## Exercise brief
Using the passage on Cal Poly fees below, state whether each statement agrees with it, answering yes or no and quoting the passage's deciding words: 1. Cal Poly's mandatory fees have risen to $4,201 since 2012. 2. The state auditor holds that mandatory fees should pay for faculty and labs. 3. Jeffrey Armstrong was interviewed for this article.

## Document segment
The CSU’s fee policy has slowly changed from requiring an advisory student vote, student government resolutions and Chancellor oversight to increase fees over $28 to having weakly enforced fee approval processes that CSUs break regularly.
The Cal State website removed all archived fee policies from its website the month that the legislature ordered the audit.
The article was originally published at Mustang News, and can be republished piecemeal:
Auditor: Cal Poly fees should be decided by student votes
The California state auditor thinks Cal Poly students should vote for every mandatory campus fee, that mandatory fees should not pay for faculty or labs and that the state should fund the California State University (CSU) better.
Cal Poly’s mandatory fees have increased from $2,439 to $4,201 since 2012 and have begun to fund core functions of Cal Poly’s education, the auditor wrote in a 62-page audit released this month. The auditor is worried growing reliance on fees will disadvantage low-income students who do not get financial aid to cover campus fees – and that the fee approval process does not have appropriate oversight by the legislature or the central CSU system.
University President Jeffrey Armstrong was not immediately available for an interview, but in a spring 2019 interview with Mustang News, he said the college-based fees — which add $1,230 yearly to student costs — saved Cal Poly’s education.

(Collected data entries)
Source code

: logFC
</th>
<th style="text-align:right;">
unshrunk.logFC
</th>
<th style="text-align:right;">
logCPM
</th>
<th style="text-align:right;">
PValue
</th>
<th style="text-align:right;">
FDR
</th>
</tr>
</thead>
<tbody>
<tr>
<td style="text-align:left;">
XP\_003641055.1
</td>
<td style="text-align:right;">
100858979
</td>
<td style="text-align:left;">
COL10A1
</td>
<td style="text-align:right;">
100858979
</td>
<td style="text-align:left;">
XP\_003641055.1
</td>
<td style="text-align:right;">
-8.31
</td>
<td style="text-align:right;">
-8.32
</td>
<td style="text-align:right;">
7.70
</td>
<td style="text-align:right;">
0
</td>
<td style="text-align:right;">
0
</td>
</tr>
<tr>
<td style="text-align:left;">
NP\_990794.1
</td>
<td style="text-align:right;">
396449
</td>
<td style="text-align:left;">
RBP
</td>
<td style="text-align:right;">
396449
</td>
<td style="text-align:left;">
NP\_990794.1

## Answer box
1. Yes: "Cal Poly’s mandatory fees have increased from $2,439 to $4,201 since 2012"
2. No: "mandatory fees should not pay for faculty or labs"
3. No: "University President Jeffrey Armstrong was not immediately available for an interview"